Rex of Niimbus says that the real selling point for the Shout900 is its ease of use.

“I think the net.com folks really need to talk more about the manageability of this product,” he says. “That’s really important, given that the people deploying this gear are not very technical. From what I know of Cisco, it takes a bit more work to do the programming to set it up.”

While net.com seems to have carved out a nice niche for itself, it’s not a market that will carry the company financially, admits Gleave. He expects it could generate between $10 million and $20 million per year -- small potatoes compared with the $101.5 million in revenue the company reported for fiscal 2002 back in April. But in such a difficult economic climate, any revenue stream, no matter how small, is to be cherished.

The actual technology used in the Shout900 and net.com's other VOIP product, the Shout2500, came from its $1.5 million acquisition of Convergence Equipment Company in 2000.

“We didn’t go out looking to build a product for the prepaid calling card market,” says Gleave. “Is this a business that will eventually get big? Probably not. But VOIP is relevant to our customers who are focusing on convergence, so it makes sense for us to have it in our portfolio."
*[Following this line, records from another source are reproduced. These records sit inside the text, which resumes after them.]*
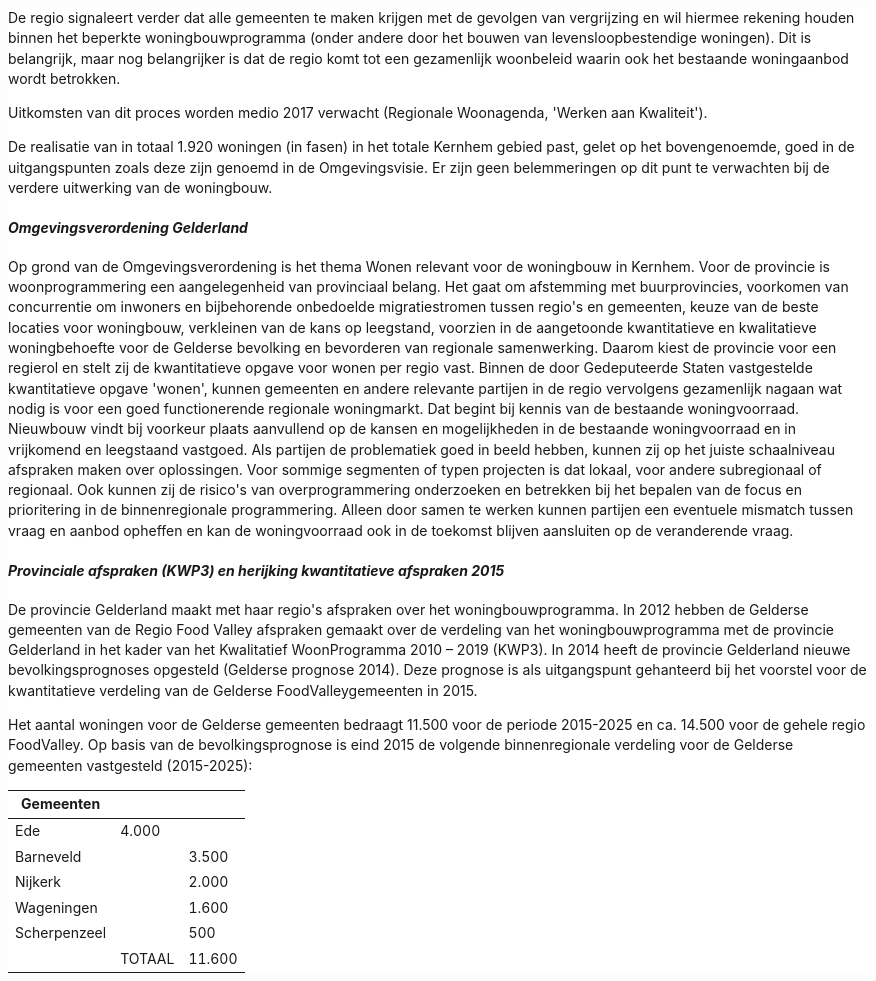 De regio signaleert verder dat alle gemeenten te maken krijgen met de gevolgen van vergrijzing en wil hiermee rekening houden binnen het beperkte woningbouwprogramma (onder andere door het bouwen van levensloopbestendige woningen). Dit is belangrijk, maar nog belangrijker is dat de regio komt tot een gezamenlijk woonbeleid waarin ook het bestaande woningaanbod wordt betrokken.

Uitkomsten van dit proces worden medio 2017 verwacht (Regionale Woonagenda, 'Werken aan Kwaliteit').

De realisatie van in totaal 1.920 woningen (in fasen) in het totale Kernhem gebied past, gelet op het bovengenoemde, goed in de uitgangspunten zoals deze zijn genoemd in de Omgevingsvisie. Er zijn geen belemmeringen op dit punt te verwachten bij de verdere uitwerking van de woningbouw.

#### *Omgevingsverordening Gelderland*

Op grond van de Omgevingsverordening is het thema Wonen relevant voor de woningbouw in Kernhem. Voor de provincie is woonprogrammering een aangelegenheid van provinciaal belang. Het gaat om afstemming met buurprovincies, voorkomen van concurrentie om inwoners en bijbehorende onbedoelde migratiestromen tussen regio's en gemeenten, keuze van de beste locaties voor woningbouw, verkleinen van de kans op leegstand, voorzien in de aangetoonde kwantitatieve en kwalitatieve woningbehoefte voor de Gelderse bevolking en bevorderen van regionale samenwerking. Daarom kiest de provincie voor een regierol en stelt zij de kwantitatieve opgave voor wonen per regio vast. Binnen de door Gedeputeerde Staten vastgestelde kwantitatieve opgave 'wonen', kunnen gemeenten en andere relevante partijen in de regio vervolgens gezamenlijk nagaan wat nodig is voor een goed functionerende regionale woningmarkt. Dat begint bij kennis van de bestaande woningvoorraad. Nieuwbouw vindt bij voorkeur plaats aanvullend op de kansen en mogelijkheden in de bestaande woningvoorraad en in vrijkomend en leegstaand vastgoed. Als partijen de problematiek goed in beeld hebben, kunnen zij op het juiste schaalniveau afspraken maken over oplossingen. Voor sommige segmenten of typen projecten is dat lokaal, voor andere subregionaal of regionaal. Ook kunnen zij de risico's van overprogrammering onderzoeken en betrekken bij het bepalen van de focus en prioritering in de binnenregionale programmering. Alleen door samen te werken kunnen partijen een eventuele mismatch tussen vraag en aanbod opheffen en kan de woningvoorraad ook in de toekomst blijven aansluiten op de veranderende vraag.

#### *Provinciale afspraken (KWP3) en herijking kwantitatieve afspraken 2015*

De provincie Gelderland maakt met haar regio's afspraken over het woningbouwprogramma. In 2012 hebben de Gelderse gemeenten van de Regio Food Valley afspraken gemaakt over de verdeling van het woningbouwprogramma met de provincie Gelderland in het kader van het Kwalitatief WoonProgramma 2010 – 2019 (KWP3). In 2014 heeft de provincie Gelderland nieuwe bevolkingsprognoses opgesteld (Gelderse prognose 2014). Deze prognose is als uitgangspunt gehanteerd bij het voorstel voor de kwantitatieve verdeling van de Gelderse FoodValleygemeenten in 2015.

Het aantal woningen voor de Gelderse gemeenten bedraagt 11.500 voor de periode 2015-2025 en ca. 14.500 voor de gehele regio FoodValley. Op basis van de bevolkingsprognose is eind 2015 de volgende binnenregionale verdeling voor de Gelderse gemeenten vastgesteld (2015-2025):

| Gemeenten    |        |        |
|--------------|--------|--------|
| Ede          | 4.000  |        |
| Barneveld    |        | 3.500  |
| Nijkerk      |        | 2.000  |
| Wageningen   |        | 1.600  |
| Scherpenzeel |        | 500    |
|              | TOTAAL | 11.600 |
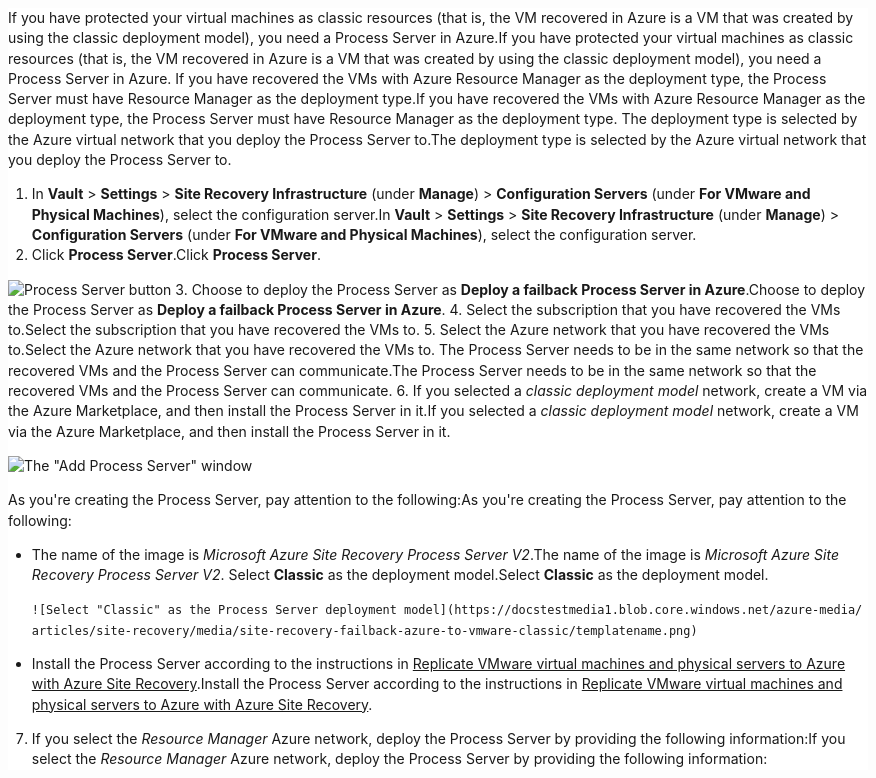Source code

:<span data-ttu-id="1e8ff-178">If you have protected your virtual machines as classic resources (that is, the VM recovered in Azure is a VM that was created by using the classic deployment model), you need a Process Server in Azure.</span><span class="sxs-lookup"><span data-stu-id="1e8ff-178">If you have protected your virtual machines as classic resources (that is, the VM recovered in Azure is a VM that was created by using the classic deployment model), you need a Process Server in Azure.</span></span> <span data-ttu-id="1e8ff-179">If you have recovered the VMs with Azure Resource Manager as the deployment type, the Process Server must have Resource Manager as the deployment type.</span><span class="sxs-lookup"><span data-stu-id="1e8ff-179">If you have recovered the VMs with Azure Resource Manager as the deployment type, the Process Server must have Resource Manager as the deployment type.</span></span> <span data-ttu-id="1e8ff-180">The deployment type is selected by the Azure virtual network that you deploy the Process Server to.</span><span class="sxs-lookup"><span data-stu-id="1e8ff-180">The deployment type is selected by the Azure virtual network that you deploy the Process Server to.</span></span>

1. <span data-ttu-id="1e8ff-181">In **Vault** > **Settings** > **Site Recovery Infrastructure** (under **Manage**) > **Configuration Servers** (under **For VMware and Physical Machines**), select the configuration server.</span><span class="sxs-lookup"><span data-stu-id="1e8ff-181">In **Vault** > **Settings** > **Site Recovery Infrastructure** (under **Manage**) > **Configuration Servers** (under **For VMware and Physical Machines**), select the configuration server.</span></span>
2. <span data-ttu-id="1e8ff-182">Click **Process Server**.</span><span class="sxs-lookup"><span data-stu-id="1e8ff-182">Click **Process Server**.</span></span>

  ![Process Server button](https://docstestmedia1.blob.core.windows.net/azure-media/articles/site-recovery/media/site-recovery-failback-azure-to-vmware-classic/add-processserver.png)
3. <span data-ttu-id="1e8ff-184">Choose to deploy the Process Server as **Deploy a failback Process Server in Azure**.</span><span class="sxs-lookup"><span data-stu-id="1e8ff-184">Choose to deploy the Process Server as **Deploy a failback Process Server in Azure**.</span></span>
4. <span data-ttu-id="1e8ff-185">Select the subscription that you have recovered the VMs to.</span><span class="sxs-lookup"><span data-stu-id="1e8ff-185">Select the subscription that you have recovered the VMs to.</span></span>
5. <span data-ttu-id="1e8ff-186">Select the Azure network that you have recovered the VMs to.</span><span class="sxs-lookup"><span data-stu-id="1e8ff-186">Select the Azure network that you have recovered the VMs to.</span></span> <span data-ttu-id="1e8ff-187">The Process Server needs to be in the same network so that the recovered VMs and the Process Server can communicate.</span><span class="sxs-lookup"><span data-stu-id="1e8ff-187">The Process Server needs to be in the same network so that the recovered VMs and the Process Server can communicate.</span></span>
6. <span data-ttu-id="1e8ff-188">If you selected a *classic deployment model* network, create a VM via the Azure Marketplace, and then install the Process Server in it.</span><span class="sxs-lookup"><span data-stu-id="1e8ff-188">If you selected a *classic deployment model* network, create a VM via the Azure Marketplace, and then install the Process Server in it.</span></span>

 ![The "Add Process Server" window](https://docstestmedia1.blob.core.windows.net/azure-media/articles/site-recovery/media/site-recovery-failback-azure-to-vmware-classic/add-classic.png)

 <span data-ttu-id="1e8ff-190">As you're creating the Process Server, pay attention to the following:</span><span class="sxs-lookup"><span data-stu-id="1e8ff-190">As you're creating the Process Server, pay attention to the following:</span></span>
 * <span data-ttu-id="1e8ff-191">The name of the image is *Microsoft Azure Site Recovery Process Server V2*.</span><span class="sxs-lookup"><span data-stu-id="1e8ff-191">The name of the image is *Microsoft Azure Site Recovery Process Server V2*.</span></span> <span data-ttu-id="1e8ff-192">Select **Classic** as the deployment model.</span><span class="sxs-lookup"><span data-stu-id="1e8ff-192">Select **Classic** as the deployment model.</span></span>

       ![Select "Classic" as the Process Server deployment model](https://docstestmedia1.blob.core.windows.net/azure-media/articles/site-recovery/media/site-recovery-failback-azure-to-vmware-classic/templatename.png)
 * <span data-ttu-id="1e8ff-193">Install the Process Server according to the instructions in [Replicate VMware virtual machines and physical servers to Azure with Azure Site Recovery](site-recovery-vmware-to-azure-classic.md#step-5-install-the-management-server).</span><span class="sxs-lookup"><span data-stu-id="1e8ff-193">Install the Process Server according to the instructions in [Replicate VMware virtual machines and physical servers to Azure with Azure Site Recovery](site-recovery-vmware-to-azure-classic.md#step-5-install-the-management-server).</span></span>
7. <span data-ttu-id="1e8ff-194">If you select the *Resource Manager* Azure network, deploy the Process Server by providing the following information:</span><span class="sxs-lookup"><span data-stu-id="1e8ff-194">If you select the *Resource Manager* Azure network, deploy the Process Server by providing the following information:</span></span>
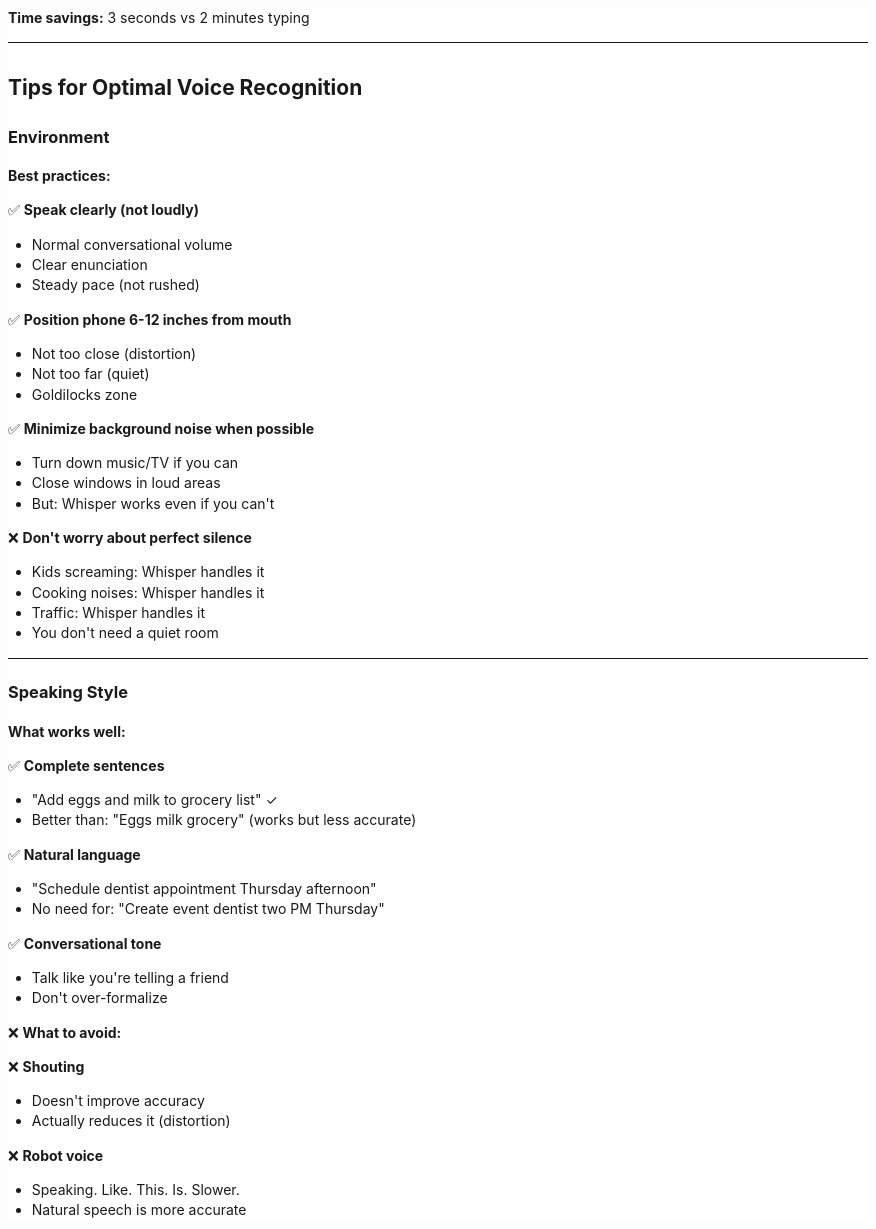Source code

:**Time savings:** 3 seconds vs 2 minutes typing

---

## Tips for Optimal Voice Recognition

### Environment

**Best practices:**

✅ **Speak clearly (not loudly)**
- Normal conversational volume
- Clear enunciation
- Steady pace (not rushed)

✅ **Position phone 6-12 inches from mouth**
- Not too close (distortion)
- Not too far (quiet)
- Goldilocks zone

✅ **Minimize background noise when possible**
- Turn down music/TV if you can
- Close windows in loud areas
- But: Whisper works even if you can't

❌ **Don't worry about perfect silence**
- Kids screaming: Whisper handles it
- Cooking noises: Whisper handles it
- Traffic: Whisper handles it
- You don't need a quiet room

---

### Speaking Style

**What works well:**

✅ **Complete sentences**
- "Add eggs and milk to grocery list" ✓
- Better than: "Eggs milk grocery" (works but less accurate)

✅ **Natural language**
- "Schedule dentist appointment Thursday afternoon"
- No need for: "Create event dentist two PM Thursday"

✅ **Conversational tone**
- Talk like you're telling a friend
- Don't over-formalize

❌ **What to avoid:**

❌ **Shouting**
- Doesn't improve accuracy
- Actually reduces it (distortion)

❌ **Robot voice**
- Speaking. Like. This. Is. Slower.
- Natural speech is more accurate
— Marguerite Reardon, Senior Editor, Light Reading
flanker 12/4/2012 | 9:27:54 PM
re: Net.com Targets Low-End VOIP The beauty of this business model is that almost anyone can do it: All one needs are the leased lines from the phone company and some VOIP gear

If it was that easy, Delta Three, ITXC, and their fellow ilk would still be trading at $2 billion market caps. Here's a foolproof, three step plan to go bankrupt selling VOiP:

1) Try figuring out billing and back office for these cards. Try integrating the software with the gateway. Try figuring out exchange rates and factoring it into calling costs. This work costs money. Hmmm.

2) Try figuring out your state tax liability. Forget about internationqal calls: what's your tax exposure on a card bought in Arizona, subsequently used in California to call Hawaii. (and lets pretend you are based in Maryland) Go figure.

3) Do you think these cards sell themselves? You need a sales staff. Your sales staff and marketing efforts can blow through your profit margins faster than you can say "Internet Telephony."